Exercise instructions:
Your copy should contain exactly the lines from the start of the material through the line containing "إن مجمعًا كهذا", and no pictures.

Exercise input:
········
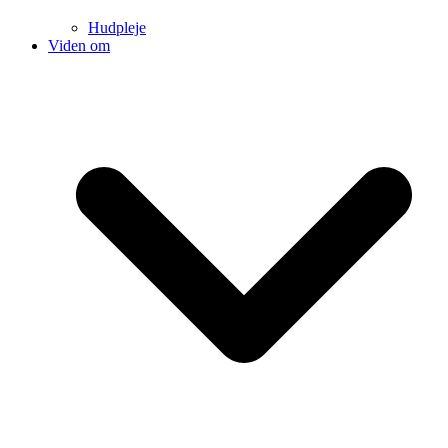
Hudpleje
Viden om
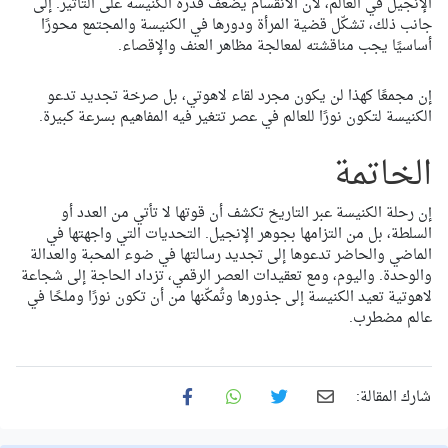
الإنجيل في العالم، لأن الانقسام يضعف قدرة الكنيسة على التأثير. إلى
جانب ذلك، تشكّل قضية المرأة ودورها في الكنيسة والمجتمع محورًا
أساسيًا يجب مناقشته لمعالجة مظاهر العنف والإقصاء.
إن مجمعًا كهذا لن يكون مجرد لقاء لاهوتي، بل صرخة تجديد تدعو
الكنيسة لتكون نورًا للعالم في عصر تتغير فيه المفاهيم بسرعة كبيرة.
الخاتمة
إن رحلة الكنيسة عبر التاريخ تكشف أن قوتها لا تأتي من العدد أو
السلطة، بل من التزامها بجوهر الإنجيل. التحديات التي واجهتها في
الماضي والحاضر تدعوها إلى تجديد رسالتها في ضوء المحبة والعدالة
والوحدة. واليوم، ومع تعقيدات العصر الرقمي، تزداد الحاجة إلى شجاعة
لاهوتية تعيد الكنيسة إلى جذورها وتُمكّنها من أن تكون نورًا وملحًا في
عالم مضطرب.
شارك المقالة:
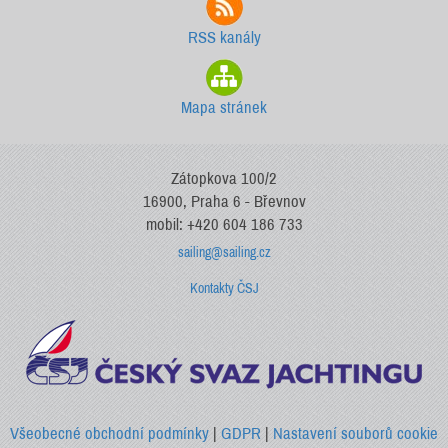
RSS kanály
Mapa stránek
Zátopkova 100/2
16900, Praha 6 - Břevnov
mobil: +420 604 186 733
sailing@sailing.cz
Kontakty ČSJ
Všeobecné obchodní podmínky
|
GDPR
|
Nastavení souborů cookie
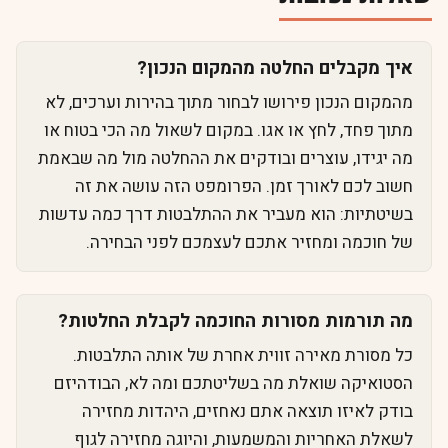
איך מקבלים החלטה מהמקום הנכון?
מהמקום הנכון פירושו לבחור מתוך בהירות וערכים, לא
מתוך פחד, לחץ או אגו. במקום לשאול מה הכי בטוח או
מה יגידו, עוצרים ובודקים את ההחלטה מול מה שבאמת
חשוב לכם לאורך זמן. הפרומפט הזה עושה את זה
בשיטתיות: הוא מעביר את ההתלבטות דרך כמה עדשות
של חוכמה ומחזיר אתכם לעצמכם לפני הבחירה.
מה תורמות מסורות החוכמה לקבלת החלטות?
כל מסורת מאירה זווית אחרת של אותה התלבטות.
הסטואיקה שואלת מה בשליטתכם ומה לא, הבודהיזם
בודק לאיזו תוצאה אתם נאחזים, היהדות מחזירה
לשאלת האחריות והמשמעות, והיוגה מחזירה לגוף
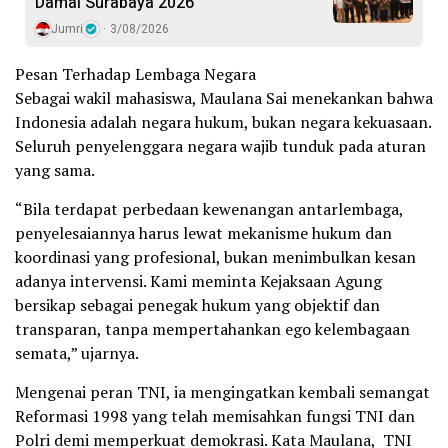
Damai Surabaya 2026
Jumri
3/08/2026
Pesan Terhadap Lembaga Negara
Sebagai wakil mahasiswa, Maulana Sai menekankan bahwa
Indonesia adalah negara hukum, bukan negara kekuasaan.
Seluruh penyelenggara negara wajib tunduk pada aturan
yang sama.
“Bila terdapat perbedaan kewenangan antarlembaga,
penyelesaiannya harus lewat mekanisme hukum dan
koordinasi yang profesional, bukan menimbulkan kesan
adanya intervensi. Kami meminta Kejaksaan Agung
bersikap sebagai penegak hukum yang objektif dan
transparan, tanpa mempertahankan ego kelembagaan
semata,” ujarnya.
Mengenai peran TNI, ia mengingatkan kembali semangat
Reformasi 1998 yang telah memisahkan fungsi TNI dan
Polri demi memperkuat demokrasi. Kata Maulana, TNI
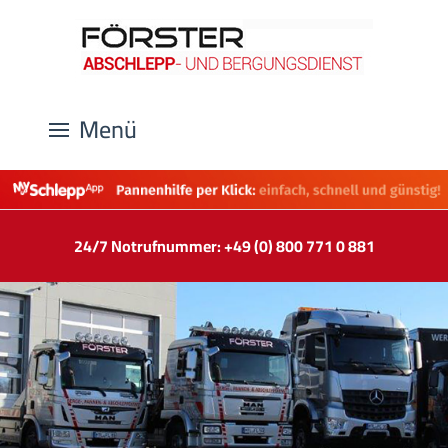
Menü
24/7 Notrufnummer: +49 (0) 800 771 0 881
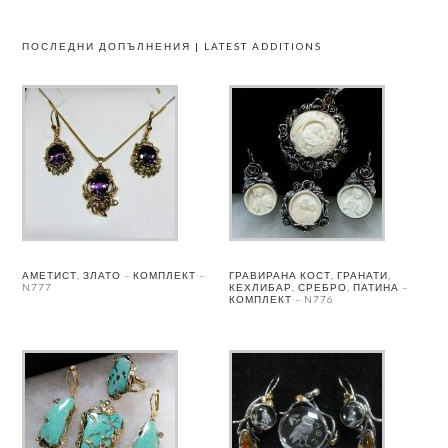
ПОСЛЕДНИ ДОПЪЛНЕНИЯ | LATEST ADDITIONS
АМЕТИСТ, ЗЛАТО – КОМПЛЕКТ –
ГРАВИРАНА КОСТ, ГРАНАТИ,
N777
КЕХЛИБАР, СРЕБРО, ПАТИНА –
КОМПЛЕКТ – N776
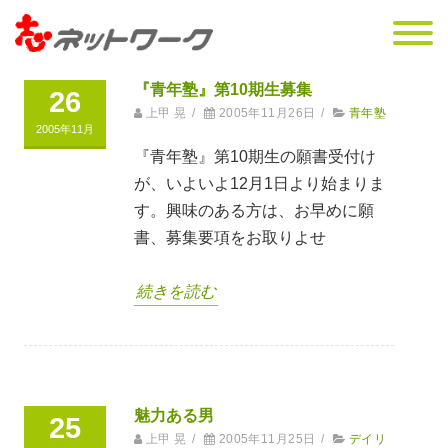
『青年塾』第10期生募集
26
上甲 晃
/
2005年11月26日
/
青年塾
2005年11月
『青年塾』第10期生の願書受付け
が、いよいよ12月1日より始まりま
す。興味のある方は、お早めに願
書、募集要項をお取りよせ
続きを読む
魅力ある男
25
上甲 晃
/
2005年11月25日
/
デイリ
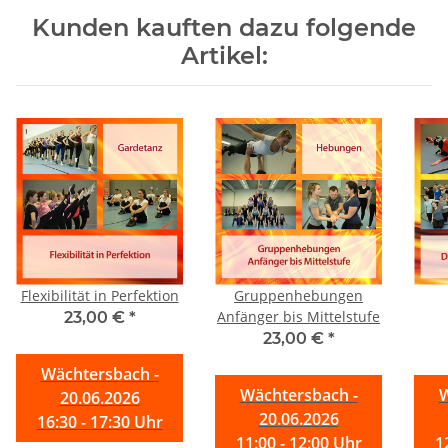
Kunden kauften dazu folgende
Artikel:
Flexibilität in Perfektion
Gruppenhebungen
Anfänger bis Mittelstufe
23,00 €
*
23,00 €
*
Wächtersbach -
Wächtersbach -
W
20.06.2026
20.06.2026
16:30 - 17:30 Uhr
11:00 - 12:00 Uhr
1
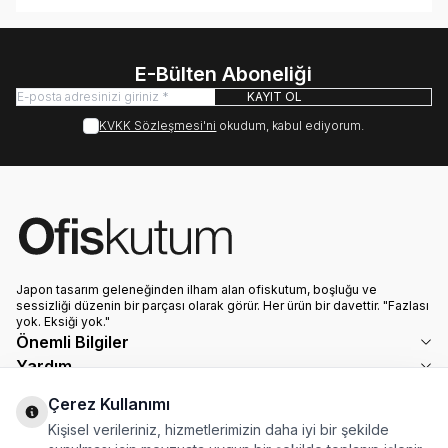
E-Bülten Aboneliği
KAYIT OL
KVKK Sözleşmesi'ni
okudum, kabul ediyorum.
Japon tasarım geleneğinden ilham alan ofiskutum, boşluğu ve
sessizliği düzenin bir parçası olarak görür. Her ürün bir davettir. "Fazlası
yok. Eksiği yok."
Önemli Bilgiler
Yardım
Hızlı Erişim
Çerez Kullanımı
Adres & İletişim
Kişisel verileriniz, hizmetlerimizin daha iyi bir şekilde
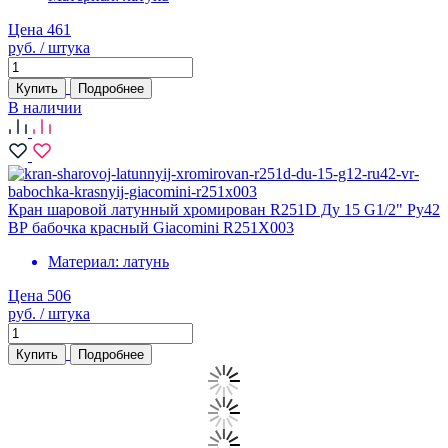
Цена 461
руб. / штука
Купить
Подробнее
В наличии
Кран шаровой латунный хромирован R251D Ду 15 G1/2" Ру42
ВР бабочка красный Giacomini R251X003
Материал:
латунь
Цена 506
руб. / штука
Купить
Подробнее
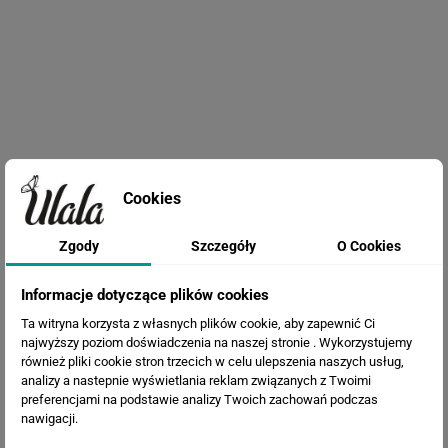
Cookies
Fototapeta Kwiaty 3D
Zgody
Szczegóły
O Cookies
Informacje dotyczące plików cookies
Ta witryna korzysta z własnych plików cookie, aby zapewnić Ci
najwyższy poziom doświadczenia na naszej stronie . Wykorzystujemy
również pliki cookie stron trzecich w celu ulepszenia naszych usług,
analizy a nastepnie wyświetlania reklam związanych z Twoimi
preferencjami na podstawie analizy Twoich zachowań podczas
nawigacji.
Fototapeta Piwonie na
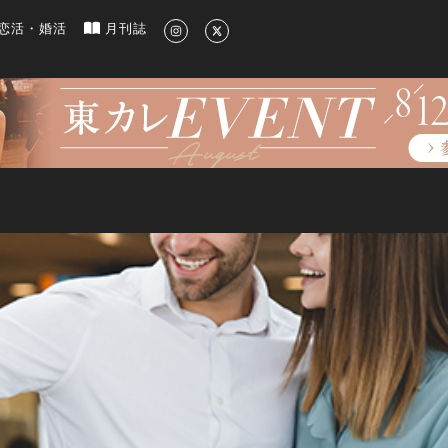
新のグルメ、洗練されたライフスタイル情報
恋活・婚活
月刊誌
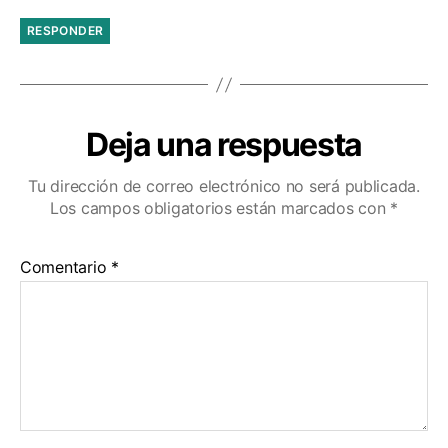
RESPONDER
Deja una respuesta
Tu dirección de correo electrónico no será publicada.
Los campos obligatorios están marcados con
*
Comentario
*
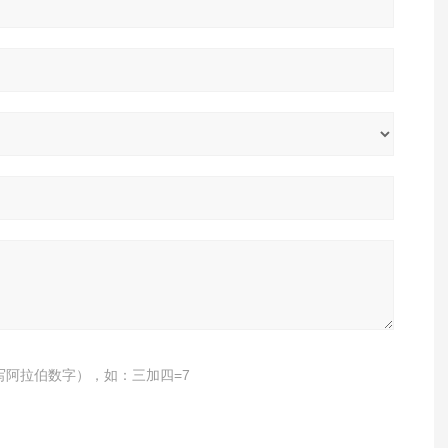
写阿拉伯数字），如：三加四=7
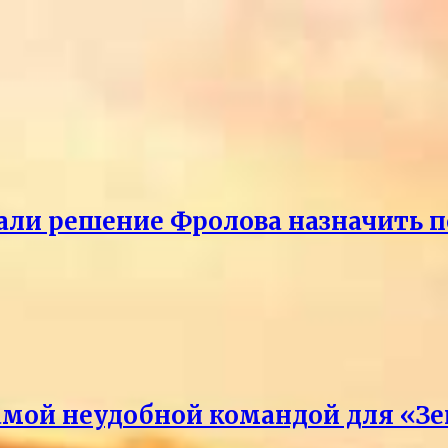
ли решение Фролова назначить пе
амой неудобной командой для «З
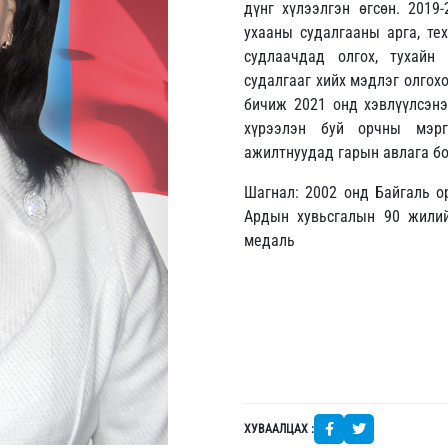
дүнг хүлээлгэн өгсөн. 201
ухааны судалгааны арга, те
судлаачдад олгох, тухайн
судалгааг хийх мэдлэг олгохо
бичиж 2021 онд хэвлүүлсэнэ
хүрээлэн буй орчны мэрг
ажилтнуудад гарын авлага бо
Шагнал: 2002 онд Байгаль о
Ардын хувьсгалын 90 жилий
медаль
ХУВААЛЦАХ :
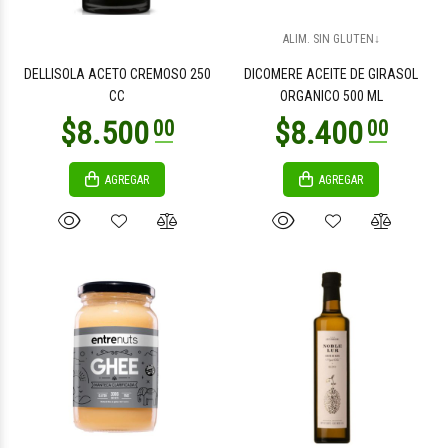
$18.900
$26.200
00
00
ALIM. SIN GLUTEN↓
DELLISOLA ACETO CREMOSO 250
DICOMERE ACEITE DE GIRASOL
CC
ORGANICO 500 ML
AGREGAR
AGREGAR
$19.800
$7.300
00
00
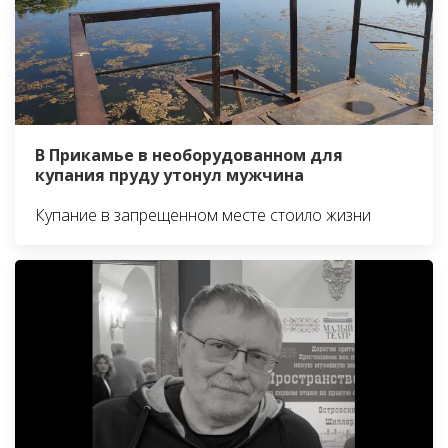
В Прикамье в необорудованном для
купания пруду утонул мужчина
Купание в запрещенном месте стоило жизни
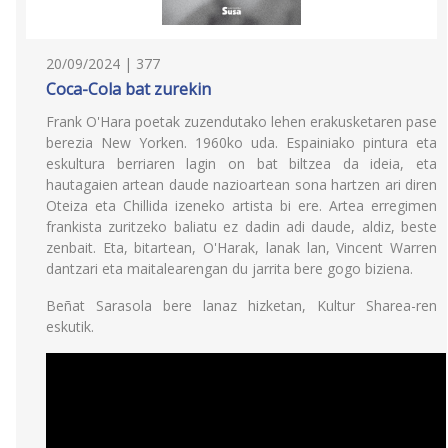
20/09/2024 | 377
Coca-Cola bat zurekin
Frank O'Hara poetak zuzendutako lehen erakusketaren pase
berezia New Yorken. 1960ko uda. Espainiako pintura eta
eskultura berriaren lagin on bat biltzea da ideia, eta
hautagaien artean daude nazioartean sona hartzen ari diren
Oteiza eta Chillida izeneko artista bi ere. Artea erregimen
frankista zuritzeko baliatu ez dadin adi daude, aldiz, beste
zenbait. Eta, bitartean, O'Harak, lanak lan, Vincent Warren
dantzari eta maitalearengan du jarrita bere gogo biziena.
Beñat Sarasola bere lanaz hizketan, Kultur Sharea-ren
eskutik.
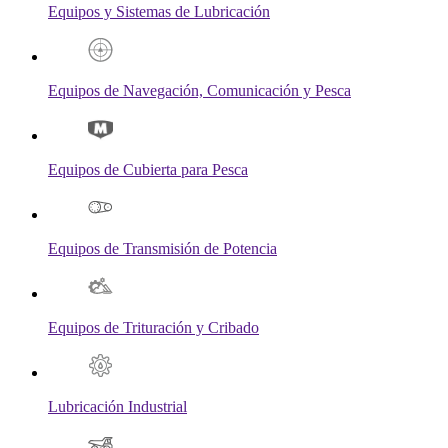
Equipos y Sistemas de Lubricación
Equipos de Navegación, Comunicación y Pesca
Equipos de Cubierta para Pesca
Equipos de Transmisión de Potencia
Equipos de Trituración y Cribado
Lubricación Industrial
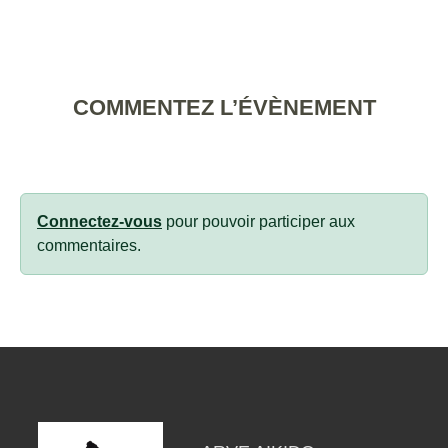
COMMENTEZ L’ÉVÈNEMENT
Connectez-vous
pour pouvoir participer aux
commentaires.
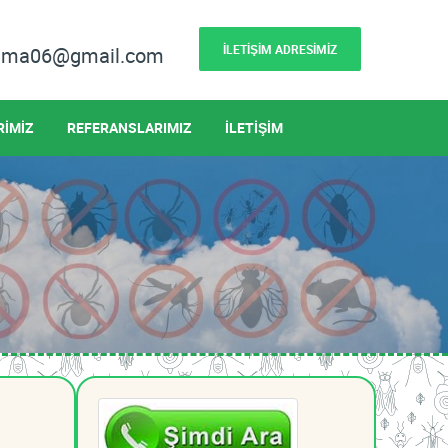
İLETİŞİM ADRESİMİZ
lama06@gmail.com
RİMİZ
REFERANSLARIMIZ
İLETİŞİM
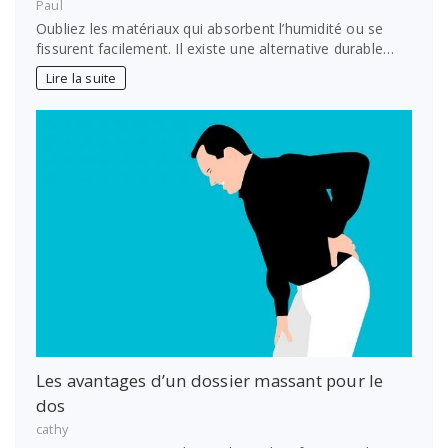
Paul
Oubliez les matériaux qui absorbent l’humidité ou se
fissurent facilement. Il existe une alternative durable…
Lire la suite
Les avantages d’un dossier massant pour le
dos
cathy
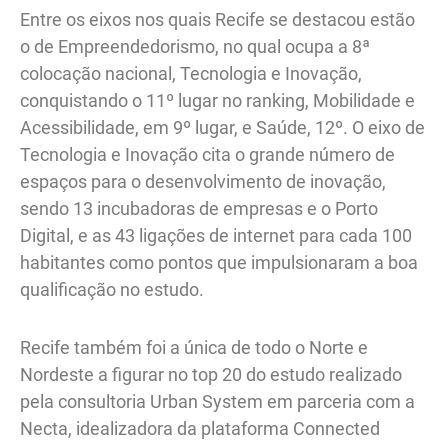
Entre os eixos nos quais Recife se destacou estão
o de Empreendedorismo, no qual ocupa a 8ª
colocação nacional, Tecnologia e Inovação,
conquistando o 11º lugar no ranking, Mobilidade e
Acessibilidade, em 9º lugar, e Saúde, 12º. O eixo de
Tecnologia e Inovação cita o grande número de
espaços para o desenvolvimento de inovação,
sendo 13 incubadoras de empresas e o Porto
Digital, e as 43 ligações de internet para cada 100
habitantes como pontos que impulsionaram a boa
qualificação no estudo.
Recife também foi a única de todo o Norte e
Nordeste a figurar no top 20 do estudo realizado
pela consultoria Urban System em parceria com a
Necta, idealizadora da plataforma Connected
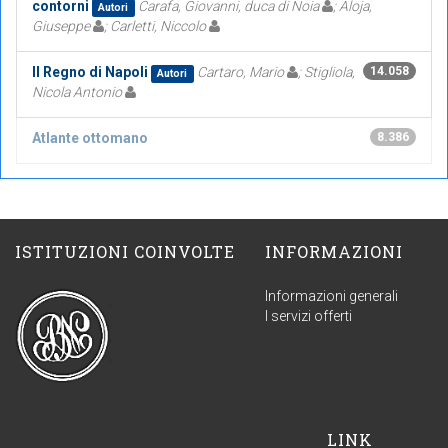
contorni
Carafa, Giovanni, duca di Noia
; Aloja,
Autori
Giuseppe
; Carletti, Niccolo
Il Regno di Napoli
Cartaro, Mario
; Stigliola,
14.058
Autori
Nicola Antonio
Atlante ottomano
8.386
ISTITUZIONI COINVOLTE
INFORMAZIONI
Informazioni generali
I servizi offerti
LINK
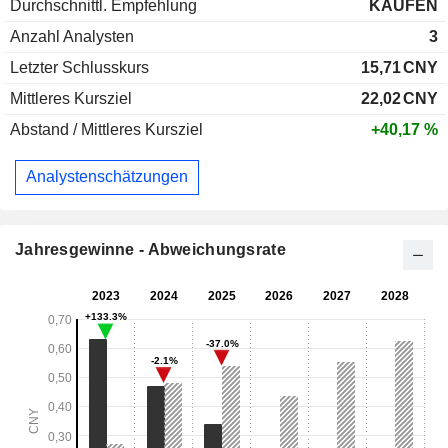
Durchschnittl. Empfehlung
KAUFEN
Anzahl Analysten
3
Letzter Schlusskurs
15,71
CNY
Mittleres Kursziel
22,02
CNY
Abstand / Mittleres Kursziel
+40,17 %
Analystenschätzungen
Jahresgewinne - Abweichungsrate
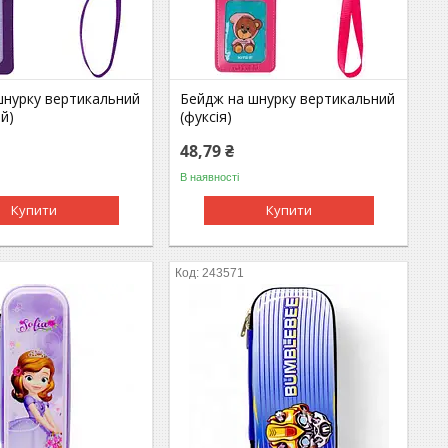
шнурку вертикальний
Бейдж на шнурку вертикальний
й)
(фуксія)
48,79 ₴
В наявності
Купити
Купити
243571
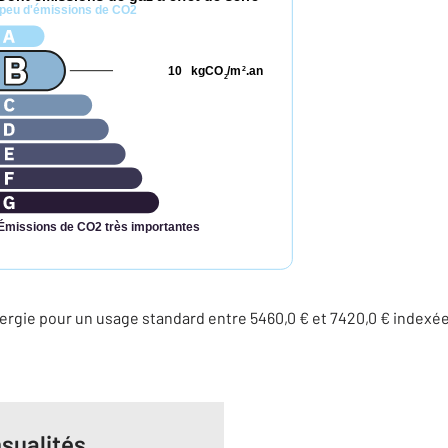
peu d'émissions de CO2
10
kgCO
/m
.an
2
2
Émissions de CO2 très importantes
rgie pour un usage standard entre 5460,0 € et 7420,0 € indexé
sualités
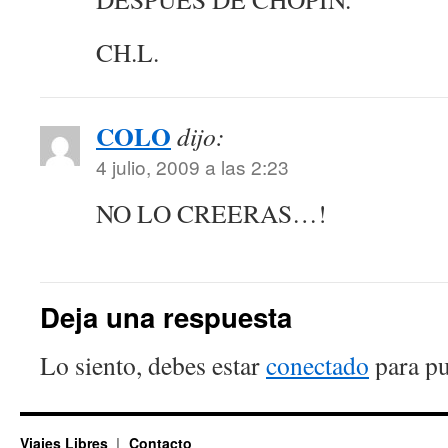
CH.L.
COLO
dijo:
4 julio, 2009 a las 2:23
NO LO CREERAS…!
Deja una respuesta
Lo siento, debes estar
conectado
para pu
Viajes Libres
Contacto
········
Response to the exercise:
Hudpleje
Viden om
الإنجيل في العالم، لأن الانقسام يضعف قدرة الكنيسة على التأثير. إلى
جانب ذلك، تشكّل قضية المرأة ودورها في الكنيسة والمجتمع محورًا
أساسيًا يجب مناقشته لمعالجة مظاهر العنف والإقصاء.
إن مجمعًا كهذا لن يكون مجرد لقاء لاهوتي، بل صرخة تجديد تدعو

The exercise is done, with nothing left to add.